YOUR TASK:
Only these lines, please: the first one of the records through the one containing "middle pip: (255, 119)", retyped exactly, both ends included and pictures omitted.

════════════════

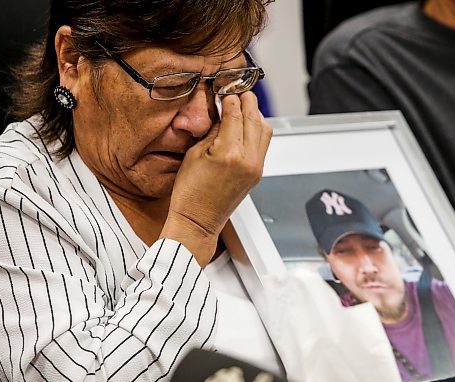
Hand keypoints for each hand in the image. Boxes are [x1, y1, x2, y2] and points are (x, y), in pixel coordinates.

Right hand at [161, 92, 271, 266]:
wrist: (198, 221)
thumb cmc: (190, 192)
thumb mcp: (195, 154)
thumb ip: (213, 130)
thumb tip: (224, 113)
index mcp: (230, 153)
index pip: (236, 114)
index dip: (231, 97)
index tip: (226, 87)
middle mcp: (248, 160)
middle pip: (255, 119)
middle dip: (247, 101)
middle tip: (238, 90)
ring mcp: (256, 168)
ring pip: (265, 131)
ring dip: (256, 115)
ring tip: (244, 106)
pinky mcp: (257, 174)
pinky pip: (263, 145)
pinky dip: (257, 130)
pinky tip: (246, 126)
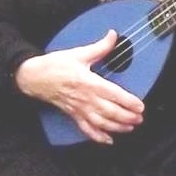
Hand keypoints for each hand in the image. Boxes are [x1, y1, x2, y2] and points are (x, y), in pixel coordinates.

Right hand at [15, 30, 143, 144]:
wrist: (35, 76)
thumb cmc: (56, 64)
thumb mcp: (78, 53)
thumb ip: (99, 47)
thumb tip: (113, 36)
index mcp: (89, 82)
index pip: (114, 94)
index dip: (130, 102)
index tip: (140, 105)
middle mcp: (86, 98)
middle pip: (112, 112)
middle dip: (128, 117)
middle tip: (139, 117)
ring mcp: (80, 109)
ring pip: (103, 123)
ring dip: (118, 127)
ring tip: (130, 127)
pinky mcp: (73, 115)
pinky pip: (87, 129)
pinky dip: (98, 137)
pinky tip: (108, 140)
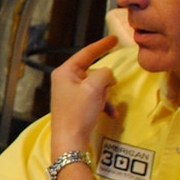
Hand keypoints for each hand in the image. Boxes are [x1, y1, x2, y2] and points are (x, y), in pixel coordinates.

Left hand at [49, 35, 118, 157]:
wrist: (70, 141)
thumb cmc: (79, 112)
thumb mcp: (95, 87)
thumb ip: (105, 73)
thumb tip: (107, 77)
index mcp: (65, 71)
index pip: (87, 52)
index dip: (102, 45)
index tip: (115, 38)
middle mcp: (65, 80)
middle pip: (94, 72)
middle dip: (104, 83)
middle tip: (103, 94)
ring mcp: (70, 93)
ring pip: (97, 86)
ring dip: (105, 96)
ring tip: (103, 107)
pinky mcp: (75, 105)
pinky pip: (94, 98)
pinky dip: (103, 105)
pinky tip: (111, 115)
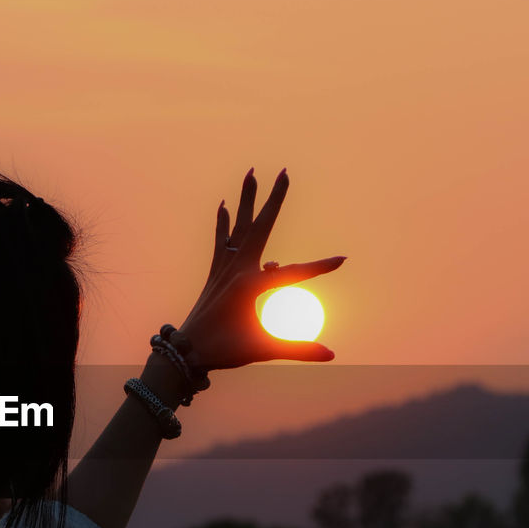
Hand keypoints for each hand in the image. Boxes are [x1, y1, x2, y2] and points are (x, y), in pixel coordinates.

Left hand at [178, 167, 345, 370]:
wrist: (185, 352)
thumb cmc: (224, 351)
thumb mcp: (263, 350)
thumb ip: (298, 350)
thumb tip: (331, 356)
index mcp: (248, 286)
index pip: (292, 273)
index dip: (319, 267)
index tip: (343, 258)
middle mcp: (235, 270)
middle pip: (260, 227)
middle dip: (274, 199)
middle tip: (284, 171)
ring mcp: (223, 269)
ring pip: (238, 226)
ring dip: (246, 199)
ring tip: (251, 172)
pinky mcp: (214, 273)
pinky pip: (220, 241)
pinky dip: (222, 223)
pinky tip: (222, 205)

════════════════

SOLUTION FOR THIS PROBLEM:
Hand keypoints for each hand in the image. Boxes are [x1, y1, x2, y2] and points are (x, y), in pixel coordinates.

Right hand at [161, 92, 271, 266]:
wrist: (198, 221)
thumb cmc: (190, 192)
thumb mcp: (195, 154)
thumb ip: (213, 130)
thumb tip: (224, 113)
index mcp: (230, 153)
index pip: (236, 114)
index dip: (231, 97)
index tip: (226, 87)
middle mcp: (248, 160)
middle pip: (255, 119)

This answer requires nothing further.